*TASK BRIEF*
The full listing, excluding its pictures, should be printed exactly as it stands.
- - - -
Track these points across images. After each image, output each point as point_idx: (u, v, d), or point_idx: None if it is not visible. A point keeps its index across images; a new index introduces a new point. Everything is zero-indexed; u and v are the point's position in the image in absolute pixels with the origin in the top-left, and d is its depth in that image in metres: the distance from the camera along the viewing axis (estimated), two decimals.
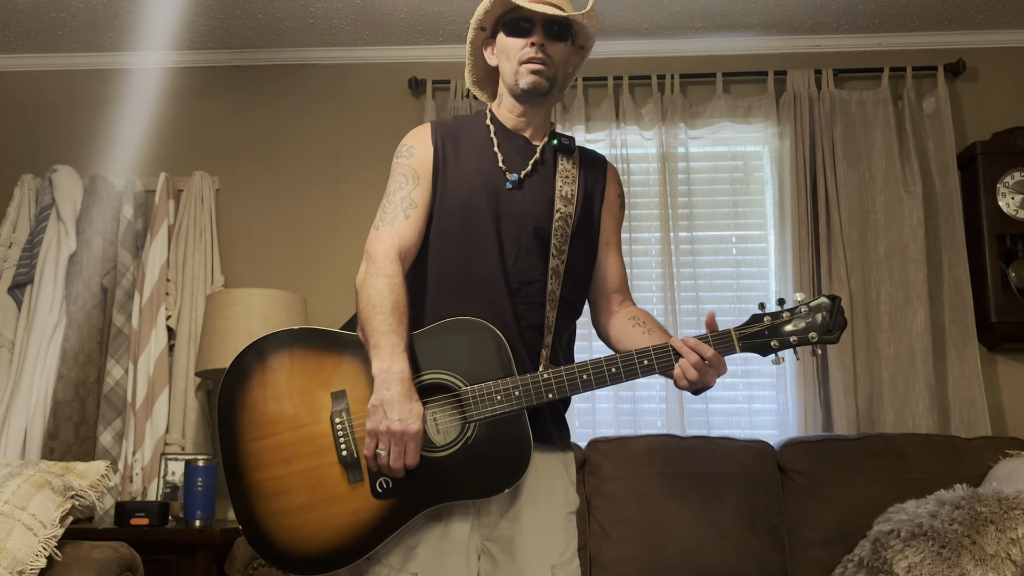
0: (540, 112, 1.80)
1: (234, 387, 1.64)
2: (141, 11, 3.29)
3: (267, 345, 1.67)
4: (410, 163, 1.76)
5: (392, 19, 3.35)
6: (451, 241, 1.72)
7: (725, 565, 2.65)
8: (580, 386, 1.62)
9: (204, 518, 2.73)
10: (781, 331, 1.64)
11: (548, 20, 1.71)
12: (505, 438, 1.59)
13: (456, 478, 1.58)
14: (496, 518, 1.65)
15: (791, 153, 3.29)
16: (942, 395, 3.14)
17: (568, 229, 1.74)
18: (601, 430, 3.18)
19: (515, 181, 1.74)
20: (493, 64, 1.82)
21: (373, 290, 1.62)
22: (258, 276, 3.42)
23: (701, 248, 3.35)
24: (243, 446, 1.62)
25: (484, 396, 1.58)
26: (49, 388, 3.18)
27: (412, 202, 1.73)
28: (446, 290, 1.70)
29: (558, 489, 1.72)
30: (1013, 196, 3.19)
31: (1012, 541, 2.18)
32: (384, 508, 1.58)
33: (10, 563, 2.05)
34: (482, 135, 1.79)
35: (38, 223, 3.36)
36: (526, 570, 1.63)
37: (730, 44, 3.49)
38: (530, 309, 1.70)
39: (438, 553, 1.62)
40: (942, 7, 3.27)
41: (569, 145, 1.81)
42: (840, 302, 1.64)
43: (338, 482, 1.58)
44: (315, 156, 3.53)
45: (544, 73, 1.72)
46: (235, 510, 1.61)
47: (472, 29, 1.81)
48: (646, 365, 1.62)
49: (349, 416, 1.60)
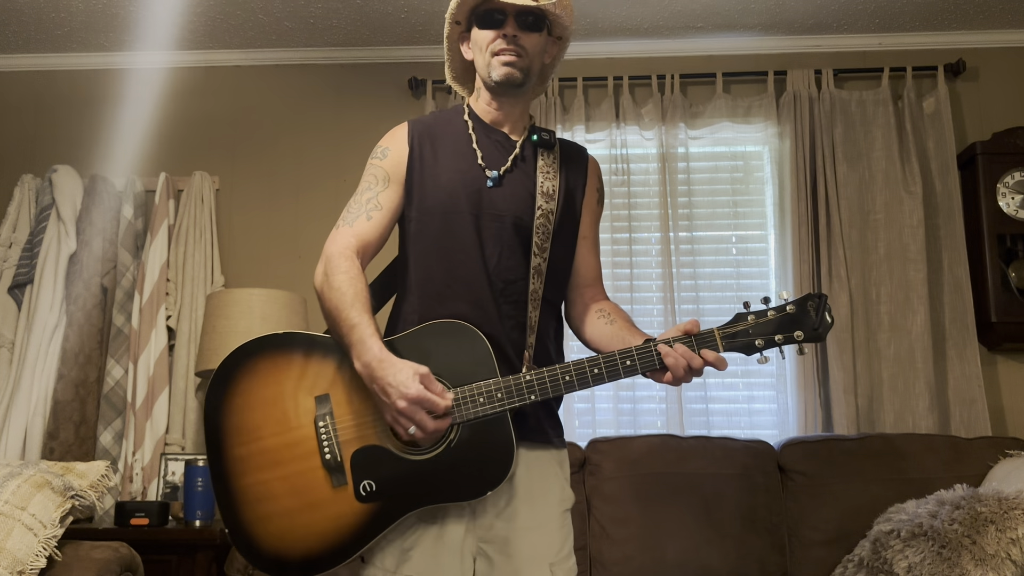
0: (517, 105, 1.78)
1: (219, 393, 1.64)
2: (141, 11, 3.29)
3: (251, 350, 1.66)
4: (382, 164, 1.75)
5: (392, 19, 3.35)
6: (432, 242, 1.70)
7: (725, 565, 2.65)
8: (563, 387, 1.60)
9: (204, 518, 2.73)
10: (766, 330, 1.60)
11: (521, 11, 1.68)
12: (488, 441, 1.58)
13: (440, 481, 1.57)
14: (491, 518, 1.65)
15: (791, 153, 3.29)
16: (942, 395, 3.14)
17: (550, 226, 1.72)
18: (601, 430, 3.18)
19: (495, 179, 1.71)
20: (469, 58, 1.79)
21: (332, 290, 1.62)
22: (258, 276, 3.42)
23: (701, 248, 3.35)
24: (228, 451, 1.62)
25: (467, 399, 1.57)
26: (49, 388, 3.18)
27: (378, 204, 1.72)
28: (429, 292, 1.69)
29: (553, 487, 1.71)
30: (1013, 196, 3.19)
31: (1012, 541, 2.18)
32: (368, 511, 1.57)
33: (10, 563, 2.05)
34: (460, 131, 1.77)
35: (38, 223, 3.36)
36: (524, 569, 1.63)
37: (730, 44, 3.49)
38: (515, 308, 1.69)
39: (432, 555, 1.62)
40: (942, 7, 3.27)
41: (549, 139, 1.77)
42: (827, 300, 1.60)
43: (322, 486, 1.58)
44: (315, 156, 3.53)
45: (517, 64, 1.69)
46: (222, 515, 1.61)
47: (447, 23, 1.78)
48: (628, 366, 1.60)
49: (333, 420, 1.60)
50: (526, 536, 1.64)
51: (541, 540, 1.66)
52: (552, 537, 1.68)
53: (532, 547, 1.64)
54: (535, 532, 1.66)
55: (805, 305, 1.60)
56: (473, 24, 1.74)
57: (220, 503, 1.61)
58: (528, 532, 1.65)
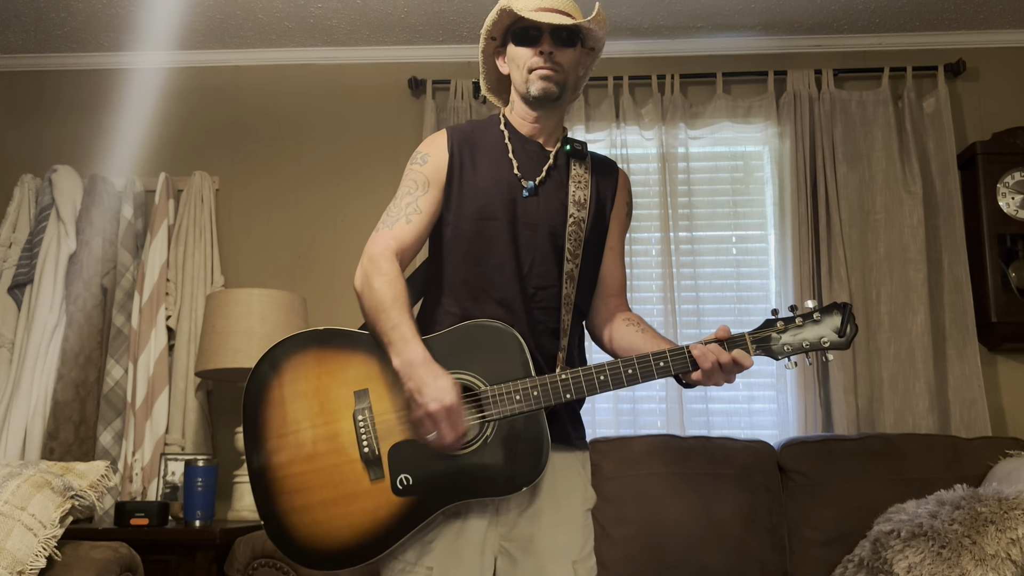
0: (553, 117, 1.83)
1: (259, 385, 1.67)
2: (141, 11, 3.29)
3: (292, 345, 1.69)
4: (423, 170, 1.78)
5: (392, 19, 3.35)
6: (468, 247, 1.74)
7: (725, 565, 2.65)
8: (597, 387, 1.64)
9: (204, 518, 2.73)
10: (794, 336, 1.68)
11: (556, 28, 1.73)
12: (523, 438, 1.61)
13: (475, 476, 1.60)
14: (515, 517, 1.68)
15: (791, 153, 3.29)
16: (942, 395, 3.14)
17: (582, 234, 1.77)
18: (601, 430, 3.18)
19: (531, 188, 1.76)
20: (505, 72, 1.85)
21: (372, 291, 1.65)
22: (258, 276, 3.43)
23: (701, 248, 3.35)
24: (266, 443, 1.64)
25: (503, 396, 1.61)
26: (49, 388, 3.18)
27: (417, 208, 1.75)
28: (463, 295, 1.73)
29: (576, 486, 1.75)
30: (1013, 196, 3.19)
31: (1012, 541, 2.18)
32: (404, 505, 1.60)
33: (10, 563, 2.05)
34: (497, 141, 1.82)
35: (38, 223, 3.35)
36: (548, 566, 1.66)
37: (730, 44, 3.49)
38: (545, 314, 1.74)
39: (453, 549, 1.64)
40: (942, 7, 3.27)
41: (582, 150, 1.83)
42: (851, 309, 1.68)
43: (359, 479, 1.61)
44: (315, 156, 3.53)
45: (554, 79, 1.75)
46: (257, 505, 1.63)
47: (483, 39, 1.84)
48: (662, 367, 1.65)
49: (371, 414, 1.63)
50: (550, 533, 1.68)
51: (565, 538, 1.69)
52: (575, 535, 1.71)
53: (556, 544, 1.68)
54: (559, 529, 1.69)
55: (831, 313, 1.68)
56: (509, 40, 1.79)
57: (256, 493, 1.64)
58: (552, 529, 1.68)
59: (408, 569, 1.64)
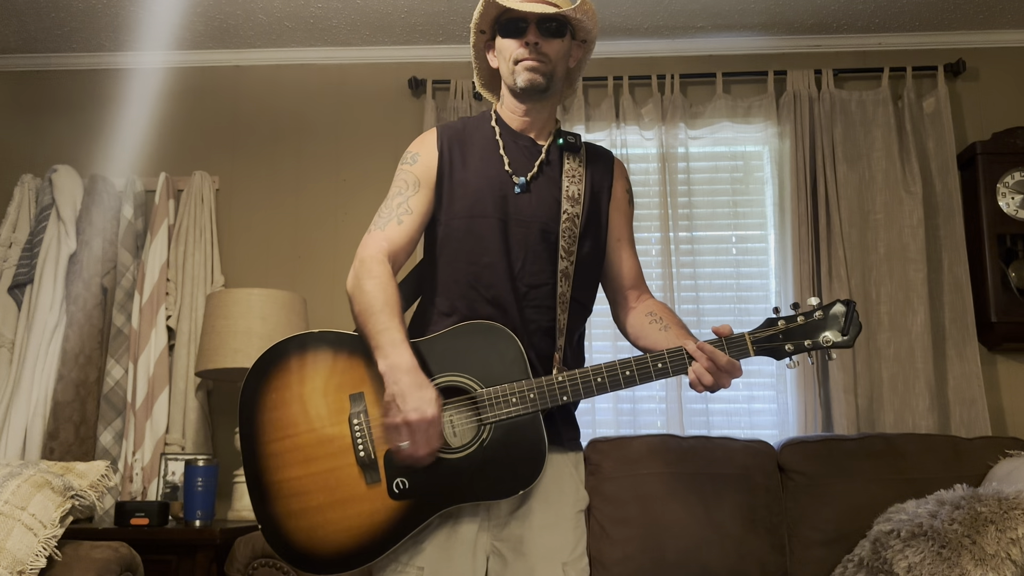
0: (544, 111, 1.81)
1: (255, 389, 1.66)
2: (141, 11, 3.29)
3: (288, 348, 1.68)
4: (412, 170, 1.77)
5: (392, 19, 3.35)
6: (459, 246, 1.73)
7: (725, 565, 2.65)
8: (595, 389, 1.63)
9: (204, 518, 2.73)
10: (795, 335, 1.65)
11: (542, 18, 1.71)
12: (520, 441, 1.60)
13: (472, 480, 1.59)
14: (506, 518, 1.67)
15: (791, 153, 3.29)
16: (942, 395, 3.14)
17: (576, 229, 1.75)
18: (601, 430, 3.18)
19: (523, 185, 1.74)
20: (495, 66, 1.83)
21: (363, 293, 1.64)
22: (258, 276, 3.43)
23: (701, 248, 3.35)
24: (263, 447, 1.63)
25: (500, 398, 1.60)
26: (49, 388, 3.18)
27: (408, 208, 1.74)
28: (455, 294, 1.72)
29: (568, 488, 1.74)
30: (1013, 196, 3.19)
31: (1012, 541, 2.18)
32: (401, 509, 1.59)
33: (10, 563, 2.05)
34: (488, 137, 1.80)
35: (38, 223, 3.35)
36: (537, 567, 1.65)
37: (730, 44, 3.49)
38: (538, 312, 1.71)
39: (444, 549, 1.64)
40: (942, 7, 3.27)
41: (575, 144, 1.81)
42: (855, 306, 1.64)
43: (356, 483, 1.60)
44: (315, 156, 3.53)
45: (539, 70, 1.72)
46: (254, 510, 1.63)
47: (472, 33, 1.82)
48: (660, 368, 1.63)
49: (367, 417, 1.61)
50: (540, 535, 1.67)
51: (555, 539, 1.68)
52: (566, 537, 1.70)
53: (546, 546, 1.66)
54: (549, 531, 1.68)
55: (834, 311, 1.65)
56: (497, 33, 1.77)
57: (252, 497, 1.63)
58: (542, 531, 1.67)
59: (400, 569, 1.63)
- - - -
*EXERCISE OUTPUT*
Track these points across images. After each image, output each point as point_idx: (u, v, d), or point_idx: None if it is not visible. A point keeps its index across images; a new index introduces a new point. Everything is zero-indexed; u and v are the point's position in the image in absolute pixels with the origin in the top-left, and d is its depth in that image in metres: the distance from the camera along the viewing axis (estimated), two decimals.
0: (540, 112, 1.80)
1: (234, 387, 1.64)
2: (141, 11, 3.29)
3: (267, 345, 1.67)
4: (410, 163, 1.76)
5: (392, 19, 3.35)
6: (451, 241, 1.72)
7: (725, 565, 2.65)
8: (580, 386, 1.62)
9: (204, 518, 2.73)
10: (781, 331, 1.64)
11: (548, 20, 1.71)
12: (505, 438, 1.59)
13: (456, 478, 1.58)
14: (496, 518, 1.65)
15: (791, 153, 3.29)
16: (942, 395, 3.14)
17: (568, 229, 1.74)
18: (601, 430, 3.18)
19: (515, 181, 1.74)
20: (493, 64, 1.82)
21: (373, 290, 1.62)
22: (258, 276, 3.42)
23: (701, 248, 3.35)
24: (243, 446, 1.62)
25: (484, 396, 1.58)
26: (49, 388, 3.18)
27: (412, 202, 1.73)
28: (446, 290, 1.70)
29: (558, 489, 1.72)
30: (1013, 196, 3.19)
31: (1012, 541, 2.18)
32: (384, 508, 1.58)
33: (10, 563, 2.05)
34: (482, 135, 1.79)
35: (38, 223, 3.36)
36: (526, 570, 1.63)
37: (730, 44, 3.49)
38: (530, 309, 1.70)
39: (438, 553, 1.62)
40: (942, 7, 3.27)
41: (569, 145, 1.81)
42: (840, 302, 1.64)
43: (338, 482, 1.58)
44: (315, 156, 3.53)
45: (544, 73, 1.72)
46: (235, 510, 1.61)
47: (472, 29, 1.81)
48: (646, 365, 1.62)
49: (349, 416, 1.60)
0: (517, 105, 1.78)
1: (219, 393, 1.64)
2: (141, 11, 3.29)
3: (251, 350, 1.66)
4: (382, 164, 1.75)
5: (392, 19, 3.35)
6: (432, 242, 1.70)
7: (725, 565, 2.65)
8: (563, 387, 1.60)
9: (204, 518, 2.73)
10: (766, 330, 1.60)
11: (521, 11, 1.68)
12: (488, 441, 1.58)
13: (440, 481, 1.57)
14: (491, 518, 1.65)
15: (791, 153, 3.29)
16: (942, 395, 3.14)
17: (550, 226, 1.72)
18: (601, 430, 3.18)
19: (495, 179, 1.71)
20: (469, 58, 1.79)
21: (332, 290, 1.62)
22: (258, 276, 3.42)
23: (701, 248, 3.35)
24: (228, 451, 1.62)
25: (467, 399, 1.57)
26: (49, 388, 3.18)
27: (378, 204, 1.72)
28: (429, 292, 1.69)
29: (553, 487, 1.71)
30: (1013, 196, 3.19)
31: (1012, 541, 2.18)
32: (368, 511, 1.57)
33: (10, 563, 2.05)
34: (460, 131, 1.77)
35: (38, 223, 3.36)
36: (524, 569, 1.63)
37: (730, 44, 3.49)
38: (515, 308, 1.69)
39: (432, 555, 1.62)
40: (942, 7, 3.27)
41: (549, 139, 1.77)
42: (827, 300, 1.60)
43: (322, 486, 1.58)
44: (315, 156, 3.53)
45: (517, 64, 1.69)
46: (222, 515, 1.61)
47: (447, 23, 1.78)
48: (628, 366, 1.60)
49: (333, 420, 1.60)
50: (526, 536, 1.64)
51: (541, 540, 1.66)
52: (552, 537, 1.68)
53: (532, 547, 1.64)
54: (535, 532, 1.66)
55: (805, 305, 1.60)
56: (473, 24, 1.74)
57: (220, 503, 1.61)
58: (528, 532, 1.65)
0: (553, 117, 1.83)
1: (259, 385, 1.67)
2: (141, 11, 3.29)
3: (292, 345, 1.69)
4: (423, 170, 1.78)
5: (392, 19, 3.35)
6: (468, 247, 1.74)
7: (725, 565, 2.65)
8: (597, 387, 1.64)
9: (204, 518, 2.73)
10: (794, 336, 1.68)
11: (556, 28, 1.73)
12: (523, 438, 1.61)
13: (475, 476, 1.60)
14: (515, 517, 1.68)
15: (791, 153, 3.29)
16: (942, 395, 3.14)
17: (582, 234, 1.77)
18: (601, 430, 3.18)
19: (531, 188, 1.76)
20: (505, 72, 1.85)
21: (372, 291, 1.65)
22: (258, 276, 3.43)
23: (701, 248, 3.35)
24: (266, 443, 1.64)
25: (503, 396, 1.61)
26: (49, 388, 3.18)
27: (417, 208, 1.75)
28: (463, 295, 1.73)
29: (576, 486, 1.75)
30: (1013, 196, 3.19)
31: (1012, 541, 2.18)
32: (404, 505, 1.60)
33: (10, 563, 2.05)
34: (497, 141, 1.82)
35: (38, 223, 3.35)
36: (548, 566, 1.66)
37: (730, 44, 3.49)
38: (545, 314, 1.74)
39: (453, 549, 1.64)
40: (942, 7, 3.27)
41: (582, 150, 1.83)
42: (851, 309, 1.68)
43: (359, 479, 1.61)
44: (315, 156, 3.53)
45: (554, 79, 1.75)
46: (257, 505, 1.63)
47: (483, 39, 1.84)
48: (662, 367, 1.65)
49: (371, 414, 1.63)
50: (550, 533, 1.68)
51: (565, 538, 1.69)
52: (575, 535, 1.71)
53: (556, 544, 1.68)
54: (559, 529, 1.69)
55: (831, 313, 1.68)
56: (509, 40, 1.79)
57: (256, 493, 1.64)
58: (552, 529, 1.68)
59: (408, 569, 1.64)
0: (544, 111, 1.81)
1: (255, 389, 1.66)
2: (141, 11, 3.29)
3: (288, 348, 1.68)
4: (412, 170, 1.77)
5: (392, 19, 3.35)
6: (459, 246, 1.73)
7: (725, 565, 2.65)
8: (595, 389, 1.63)
9: (204, 518, 2.73)
10: (795, 335, 1.65)
11: (542, 18, 1.71)
12: (520, 441, 1.60)
13: (472, 480, 1.59)
14: (506, 518, 1.67)
15: (791, 153, 3.29)
16: (942, 395, 3.14)
17: (576, 229, 1.75)
18: (601, 430, 3.18)
19: (523, 185, 1.74)
20: (495, 66, 1.83)
21: (363, 293, 1.64)
22: (258, 276, 3.43)
23: (701, 248, 3.35)
24: (263, 447, 1.63)
25: (500, 398, 1.60)
26: (49, 388, 3.18)
27: (408, 208, 1.74)
28: (455, 294, 1.72)
29: (568, 488, 1.74)
30: (1013, 196, 3.19)
31: (1012, 541, 2.18)
32: (401, 509, 1.59)
33: (10, 563, 2.05)
34: (488, 137, 1.80)
35: (38, 223, 3.35)
36: (537, 567, 1.65)
37: (730, 44, 3.49)
38: (538, 312, 1.71)
39: (444, 549, 1.64)
40: (942, 7, 3.27)
41: (575, 144, 1.81)
42: (855, 306, 1.64)
43: (356, 483, 1.60)
44: (315, 156, 3.53)
45: (539, 70, 1.72)
46: (254, 510, 1.63)
47: (472, 33, 1.82)
48: (660, 368, 1.63)
49: (367, 417, 1.61)
50: (540, 535, 1.67)
51: (555, 539, 1.68)
52: (566, 537, 1.70)
53: (546, 546, 1.66)
54: (549, 531, 1.68)
55: (834, 311, 1.65)
56: (497, 33, 1.77)
57: (252, 497, 1.63)
58: (542, 531, 1.67)
59: (400, 569, 1.63)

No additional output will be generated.